- How to complete this task
Please reproduce the entries below exactly, leaving the pictures out.

____ Data shown

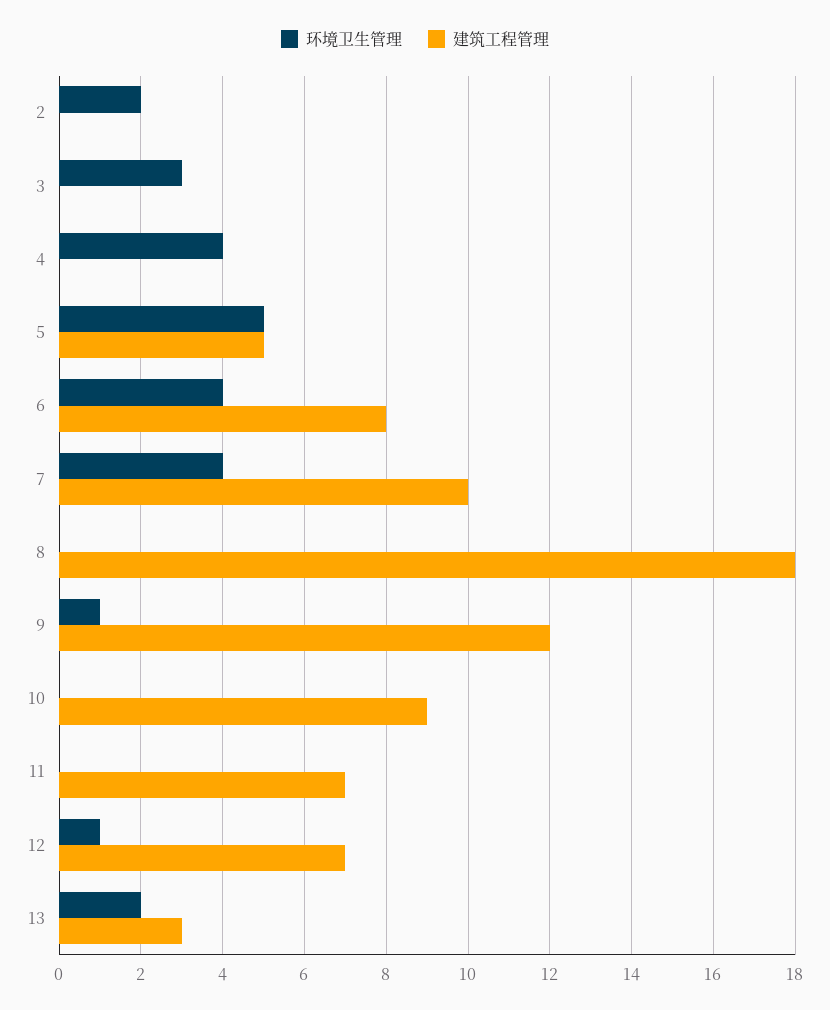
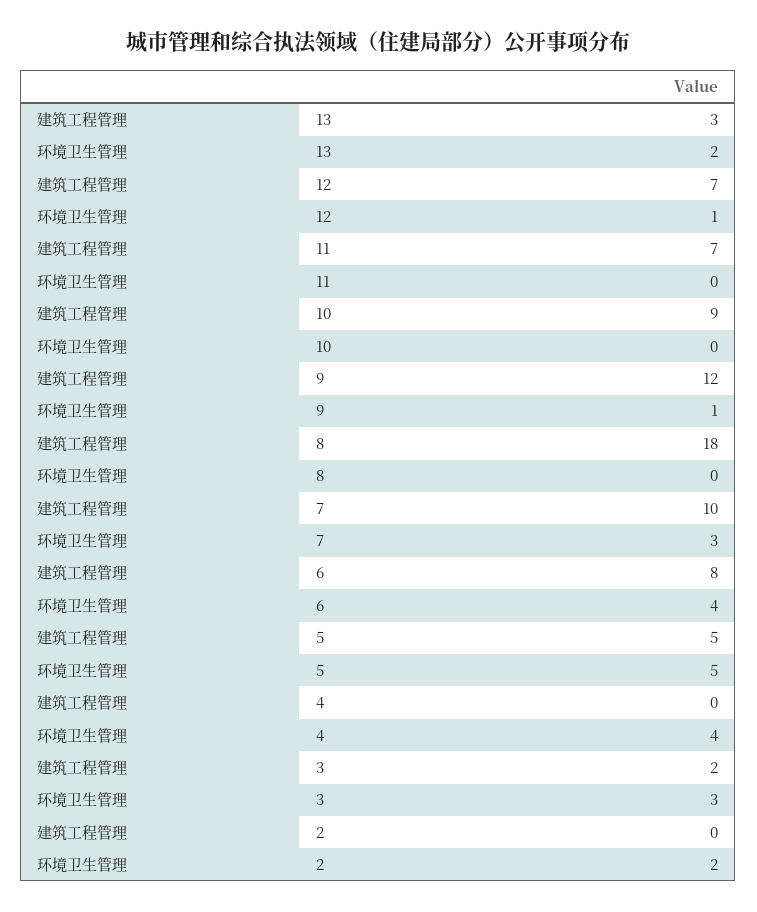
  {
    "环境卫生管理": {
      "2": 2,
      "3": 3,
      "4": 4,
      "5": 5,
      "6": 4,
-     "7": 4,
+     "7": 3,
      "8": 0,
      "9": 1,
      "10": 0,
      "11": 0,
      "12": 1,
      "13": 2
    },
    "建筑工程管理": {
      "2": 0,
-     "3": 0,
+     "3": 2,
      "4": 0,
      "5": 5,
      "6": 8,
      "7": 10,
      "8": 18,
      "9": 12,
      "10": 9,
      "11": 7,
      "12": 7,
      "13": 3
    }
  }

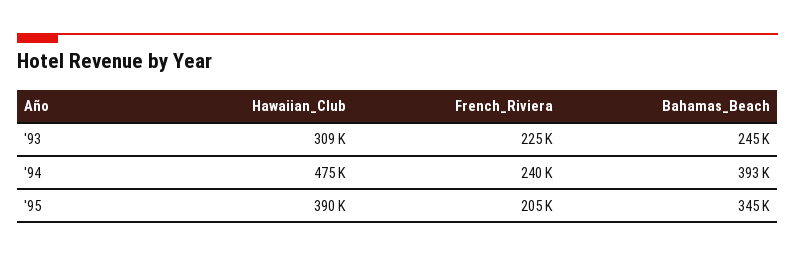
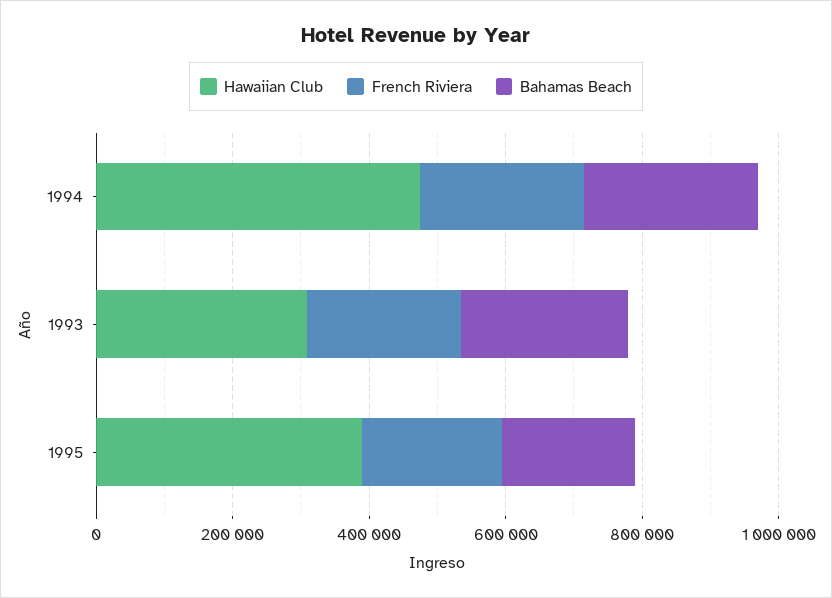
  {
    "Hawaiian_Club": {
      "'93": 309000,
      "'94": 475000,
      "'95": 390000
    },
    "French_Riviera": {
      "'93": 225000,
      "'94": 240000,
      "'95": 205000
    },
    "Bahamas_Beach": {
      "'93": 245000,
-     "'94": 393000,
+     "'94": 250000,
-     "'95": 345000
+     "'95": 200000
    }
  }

________

- Reply
  {
    "环境卫生管理": {
      "2": 2,
      "3": 3,
      "4": 4,
      "5": 5,
      "6": 4,
-     "7": 4,
+     "7": 3,
      "8": 0,
      "9": 1,
      "10": 0,
      "11": 0,
      "12": 1,
      "13": 2
    },
    "建筑工程管理": {
      "2": 0,
-     "3": 0,
+     "3": 2,
      "4": 0,
      "5": 5,
      "6": 8,
      "7": 10,
      "8": 18,
      "9": 12,
      "10": 9,
      "11": 7,
      "12": 7,
      "13": 3
    }
  }

  {
    "Hawaiian_Club": {
      "'93": 309000,
      "'94": 475000,
      "'95": 390000
    },
    "French_Riviera": {
      "'93": 225000,
      "'94": 240000,
      "'95": 205000
    },
    "Bahamas_Beach": {
      "'93": 245000,
-     "'94": 393000,
+     "'94": 250000,
-     "'95": 345000
+     "'95": 200000
    }
  }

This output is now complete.